We were all translating, in our own way: changing ruin into picture, demise into verse, mourning into search.
Translation as Persistence
A week after the attacks began, still amidst devastation, I found myself translating a children’s tale about a king whose daughter will recover only if she can possess the moon. Though written for children, it carried significant meaning for me then. The author, who lost his sight yet persisted producing until the end of his life, understood something about reaching for the unreachable. I wondered if the moon was the tranquility we all desired – seemingly impossible, yet still worth pursuing.
During those nights, I understood translation as something beyond an art form: it was an act of defiance, of staying put, of enduring.
One day, in bright sunlight, blasts hit a prison; in those same hours, I was translating passages about a philosopher in his confinement, asking for more resources, insisting that linguistic work become his “main activity”. For him, translation was – as the author puts it – “a fact, aspiration, discipline, anchor, and symbol” all at once.
An Enduring Voice
And then came the image. I spotted it on a website and saw that, amid the ruins of another apartment block, lay one of my old renditions, damaged but intact, my name printed on the cover. The image was in colour, but it might as well have been devoid of color, stripped of life among the debris and ruins. For most of my career, I had been invisible, as all translators are. But here was my work made seen – scarred, but enduring.

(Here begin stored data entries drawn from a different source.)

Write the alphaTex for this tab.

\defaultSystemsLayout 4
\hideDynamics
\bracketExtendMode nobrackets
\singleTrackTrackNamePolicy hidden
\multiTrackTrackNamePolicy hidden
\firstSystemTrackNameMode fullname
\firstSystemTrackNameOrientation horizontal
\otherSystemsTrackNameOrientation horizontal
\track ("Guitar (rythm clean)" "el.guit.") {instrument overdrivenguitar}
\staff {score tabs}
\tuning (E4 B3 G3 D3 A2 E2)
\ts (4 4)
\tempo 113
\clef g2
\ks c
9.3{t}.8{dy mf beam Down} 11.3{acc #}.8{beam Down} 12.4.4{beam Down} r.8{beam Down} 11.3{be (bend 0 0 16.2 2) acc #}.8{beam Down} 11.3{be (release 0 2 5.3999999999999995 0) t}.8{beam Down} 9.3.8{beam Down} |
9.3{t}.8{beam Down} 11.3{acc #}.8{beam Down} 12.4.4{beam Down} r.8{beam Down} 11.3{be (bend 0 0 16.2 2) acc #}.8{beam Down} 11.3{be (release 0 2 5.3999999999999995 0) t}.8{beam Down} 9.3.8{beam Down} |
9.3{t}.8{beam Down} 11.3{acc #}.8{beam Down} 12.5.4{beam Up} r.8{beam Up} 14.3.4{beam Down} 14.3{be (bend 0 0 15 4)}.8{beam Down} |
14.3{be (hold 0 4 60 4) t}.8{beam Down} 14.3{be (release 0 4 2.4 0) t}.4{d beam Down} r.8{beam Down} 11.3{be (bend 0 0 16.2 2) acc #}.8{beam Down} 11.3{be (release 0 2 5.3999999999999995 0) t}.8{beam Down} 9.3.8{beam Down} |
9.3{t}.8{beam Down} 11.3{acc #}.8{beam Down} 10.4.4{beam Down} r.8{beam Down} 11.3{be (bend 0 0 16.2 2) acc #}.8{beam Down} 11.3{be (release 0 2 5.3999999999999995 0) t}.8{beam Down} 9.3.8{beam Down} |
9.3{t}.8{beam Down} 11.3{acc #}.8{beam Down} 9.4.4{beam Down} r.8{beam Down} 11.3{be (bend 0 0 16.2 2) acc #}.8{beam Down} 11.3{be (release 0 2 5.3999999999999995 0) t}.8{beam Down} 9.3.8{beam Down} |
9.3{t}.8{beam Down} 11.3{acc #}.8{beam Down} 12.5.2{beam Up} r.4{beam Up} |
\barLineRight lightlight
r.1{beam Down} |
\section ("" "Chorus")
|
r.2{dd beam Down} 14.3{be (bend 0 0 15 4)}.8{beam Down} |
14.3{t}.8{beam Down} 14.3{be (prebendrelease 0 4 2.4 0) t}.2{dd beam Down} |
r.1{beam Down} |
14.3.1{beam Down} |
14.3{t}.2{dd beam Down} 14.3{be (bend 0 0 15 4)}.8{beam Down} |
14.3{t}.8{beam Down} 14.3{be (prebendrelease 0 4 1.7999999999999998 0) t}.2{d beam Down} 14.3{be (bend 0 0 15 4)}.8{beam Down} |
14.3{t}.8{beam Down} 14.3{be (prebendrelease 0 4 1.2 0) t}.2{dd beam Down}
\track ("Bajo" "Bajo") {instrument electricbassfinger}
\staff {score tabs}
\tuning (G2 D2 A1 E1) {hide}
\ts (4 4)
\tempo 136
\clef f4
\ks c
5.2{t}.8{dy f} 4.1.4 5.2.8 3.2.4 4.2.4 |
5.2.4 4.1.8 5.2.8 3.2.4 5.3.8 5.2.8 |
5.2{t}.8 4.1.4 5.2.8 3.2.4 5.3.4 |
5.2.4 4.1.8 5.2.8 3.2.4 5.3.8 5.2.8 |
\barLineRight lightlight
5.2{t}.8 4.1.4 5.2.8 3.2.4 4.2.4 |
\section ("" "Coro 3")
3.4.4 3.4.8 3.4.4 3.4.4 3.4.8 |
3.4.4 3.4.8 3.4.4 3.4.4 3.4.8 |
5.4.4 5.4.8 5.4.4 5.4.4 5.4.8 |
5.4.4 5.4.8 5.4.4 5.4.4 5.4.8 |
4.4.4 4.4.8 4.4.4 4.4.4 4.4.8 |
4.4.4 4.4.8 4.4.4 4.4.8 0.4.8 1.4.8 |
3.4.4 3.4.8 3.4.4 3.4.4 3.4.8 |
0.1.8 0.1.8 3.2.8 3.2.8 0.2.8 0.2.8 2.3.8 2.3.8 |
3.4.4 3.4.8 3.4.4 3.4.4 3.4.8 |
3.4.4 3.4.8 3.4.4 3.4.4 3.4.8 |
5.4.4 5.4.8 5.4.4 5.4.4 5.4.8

I looked at the image for a long time. The author writes that “all translation is a act with consequences”, but I had never felt the full weight of this until then. To translate, even under bombardment, was to say: “this voice mattered”. It will not be forgotten. To translate is not just to haul stories across languages, but to help them persist when everything else disappears. It is a persistent, determined rejection to be silenced.